Optimizing passive acoustic systems for marine mammal detection and localization: Application to real-time monitoring north Atlantic right whales in Gulf of St. Lawrence

Abstract

This study addresses the problem of determining optimal design of passive acoustic monitoring (PAM) systems for detecting and localizing whale calls in real-time in variable-noise environments. The performance of various PAM system is assessed using the detection theory and simulation modeling applied to the context of North Atlantic right whale (NARW) upcalls in feeding grounds and noisy shipping corridor of the Gulf of St. Lawrence. Realistic simulations are performed using an estimated NARW upcall source level (SL), the actual shipping traffic, measured local fleet ship SLs, and transmission loss (TL) from a regional 2.5-D propagation model accounting for the bathymetric and environmental structures.

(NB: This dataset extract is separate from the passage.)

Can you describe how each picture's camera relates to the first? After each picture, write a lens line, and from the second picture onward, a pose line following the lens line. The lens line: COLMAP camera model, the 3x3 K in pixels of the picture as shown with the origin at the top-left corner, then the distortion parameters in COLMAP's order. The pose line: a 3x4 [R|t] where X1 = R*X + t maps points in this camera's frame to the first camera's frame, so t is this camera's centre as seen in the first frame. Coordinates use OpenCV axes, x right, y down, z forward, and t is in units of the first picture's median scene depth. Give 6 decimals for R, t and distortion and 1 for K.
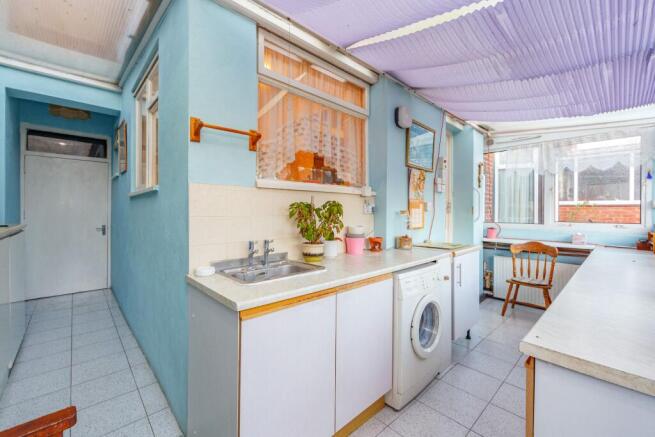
lens RADIAL K [[277.5, 0, 326.3], [0, 277.5, 209.5], [0, 0, 1]] dist [-0.002824, -0.000229]
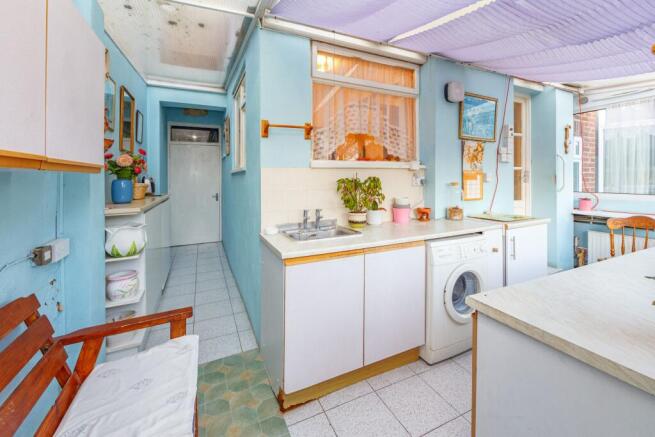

The comparisons consider single-hydrophone and hydrophone-array PAM systems, mounted on buoys, gliders, or cabled to shore and three families of NARW upcall detectors. The targeted performance is a low false-alarm rate of 1 per day and a detection probability > 0.5. The time-frequency-based detector offers the best trade-off between detection performance and robustness against NARW upcall variability. The effective detection ranges are ∼ 15 times lower with single-hydrophone systems compared to hydrophone-arrays, whose beamforming enhances the signal in the upcall direction while damping interfering discrete noise from nearby transiting ships in other directions. Detecting and localizing NARWs in the large target areas (>10000-km2 scale) is possible with a few well-located arrays of 10–20 hydrophones, which appears as the optimal cost/performance trade-off.